Exploring the heterogeneity of cellular senescence through integrative analysis of bio-image and -omic data
Ebony Watson and Jessica Mar
The Australian Institute for Bioengineering and Nanotechnology, University of Queensland, Queensland, Australia
Advances in imaging technologies have enabled the high-throughput visualisation of biological phenotypes, from the molecular to whole-organism scale. Simultaneously, new computational techniques have emerged, facilitating the precise and objective quantification of such images. These developments present a promising framework, whereby features from images can be integrated with -omics data to explore the molecular drivers of biological phenotypes in innovative and exciting ways.
The power of multimodal analysis is particularly applicable to biological ageing, where our understanding of regulatory mechanisms is impeded by the complexity and heterogeneity of many age-associated phenotypes, such as senescence. Senescence is a state of irreversible cell-cycle arrest, induced in response to stressors such as telomere shortening or specific mitogenic signals. This mechanism exists to prevent the proliferation of potentially damaged DNA, however is accompanied by a Senescence Associated Secretory Phenotype, comprised of numerous pro-inflammatory molecules. As the number of senescent cells in a tissue increases, their collective secretions wreak havoc on neighbouring cells, resulting in the many diseases commonly associated with ageing. Clearance of senescent cells in model organisms can reduce or cure these age-associated pathologies, and is therefore an area of considerable interest for the development of clinical treatments.

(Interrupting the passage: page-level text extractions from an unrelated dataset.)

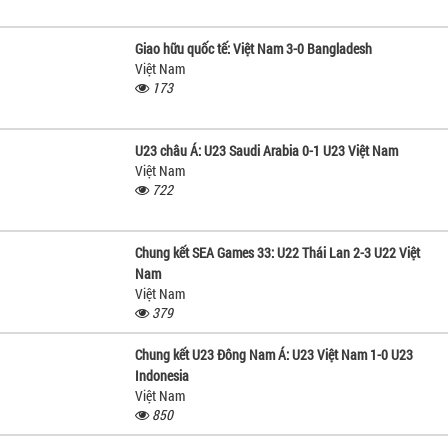
Giao hữu quốc tế: Việt Nam 3-0 Bangladesh
Việt Nam
173
U23 châu Á: U23 Saudi Arabia 0-1 U23 Việt Nam
Việt Nam
722
Chung kết SEA Games 33: U22 Thái Lan 2-3 U22 Việt
Nam
Việt Nam
379
Chung kết U23 Đông Nam Á: U23 Việt Nam 1-0 U23
Indonesia
Việt Nam
850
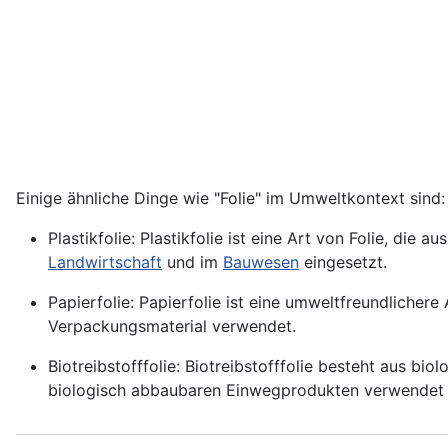
Einige ähnliche Dinge wie "Folie" im Umweltkontext sind:
Plastikfolie: Plastikfolie ist eine Art von Folie, die au
Landwirtschaft
und im
Bauwesen
eingesetzt.
Papierfolie: Papierfolie ist eine umweltfreundlichere
Verpackungsmaterial verwendet.
Biotreibstofffolie: Biotreibstofffolie besteht aus bi
biologisch abbaubaren Einwegprodukten verwendet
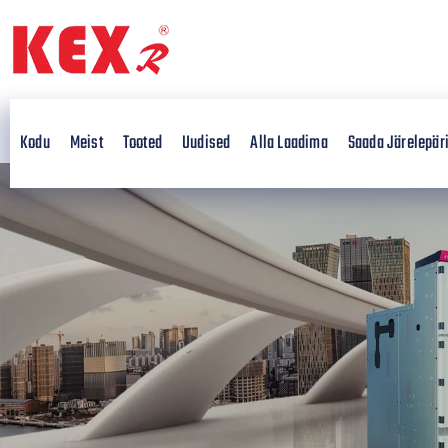
Kodu
Meist
Tooted
Uudised
Alla Laadima
Saada Järelepär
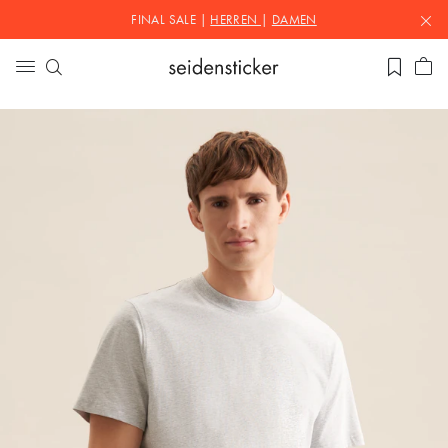
FINAL SALE |
HERREN
|
DAMEN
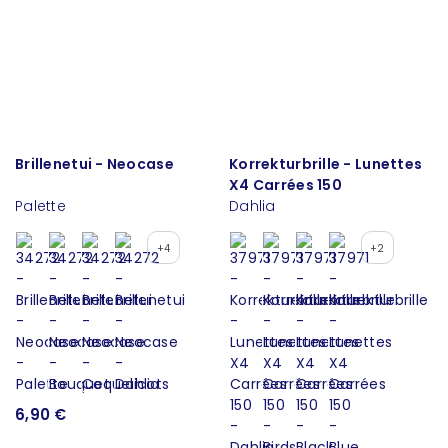
Brillenetui - Neocase
Korrekturbrille - Lunettes
X4 Carrées 150
Palette
Dahlia
+4
+2
6,90 €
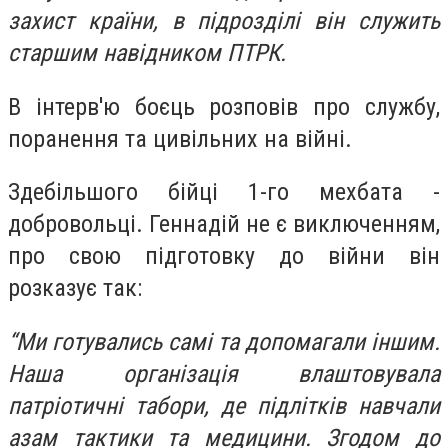
захист країни, в підрозділі він служить
старшим навідником ПТРК.
В інтерв'ю боєць розповів про службу,
поранення та цивільних на війні.
Здебільшого бійці 1-го мехбата -
добровольці. Геннадій не є виключенням,
про свою підготовку до війни він
розказує так:
“Ми готувались самі та допомагали іншим.
Наша організація влаштовувала
патріотичні табори, де підлітків навчали
азам тактики та медицини. Згодом до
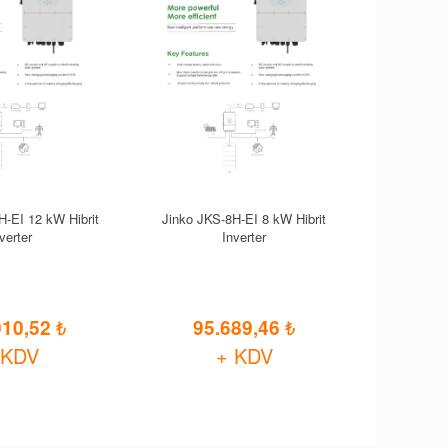
H-EI 12 kW Hibrit
Jinko JKS-8H-EI 8 kW Hibrit
verter
Inverter
010,52
95.689,46
 KDV
+ KDV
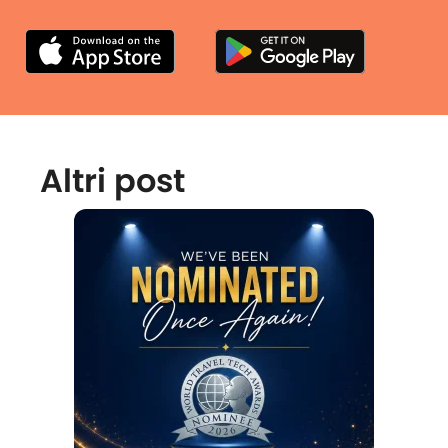
Altri post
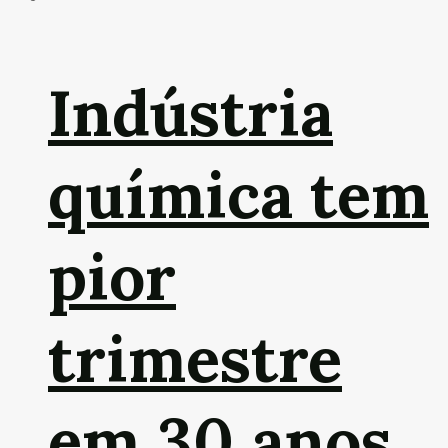
Indústria
química tem
pior
trimestre
em 30 anos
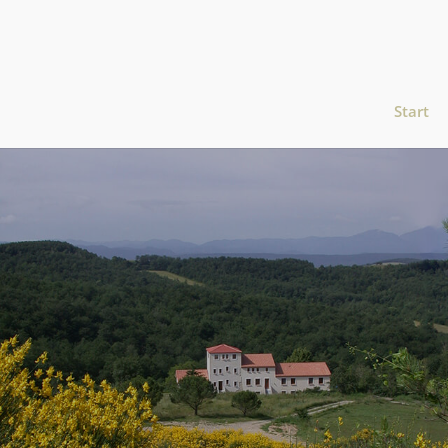
Start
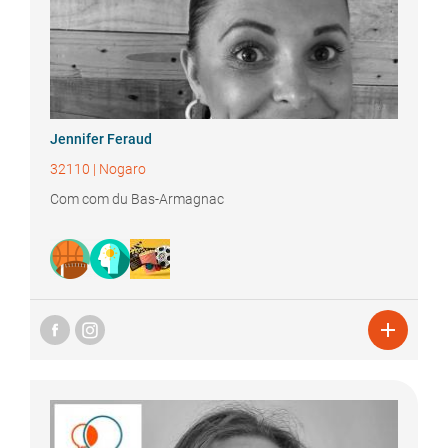
Jennifer
Feraud
32110
|
Nogaro
Com com du Bas-Armagnac


However despite the ubiquity of senescence throughout the human body, and ageing disorders, it is an extremely dynamic and heterogeneous state. Bio-markers of senescence vary significantly with cell-type, inducing-stressor, and temporally. Here we present the development of a multimodal deep neural network to appropriately integrate several image and -omic data types, each characterising a distinct phenotype from senescent cells induced by different stressors. This model, along with subsequent integrative statistical analyses, will enable the deconvolution of multiple senescence-associated genotype-phenotype interactions. Through predictive classification, the model will also assist in the definition of distinct senescence sub-types, enabling the targeting specificity required to develop effective treatments for senescence.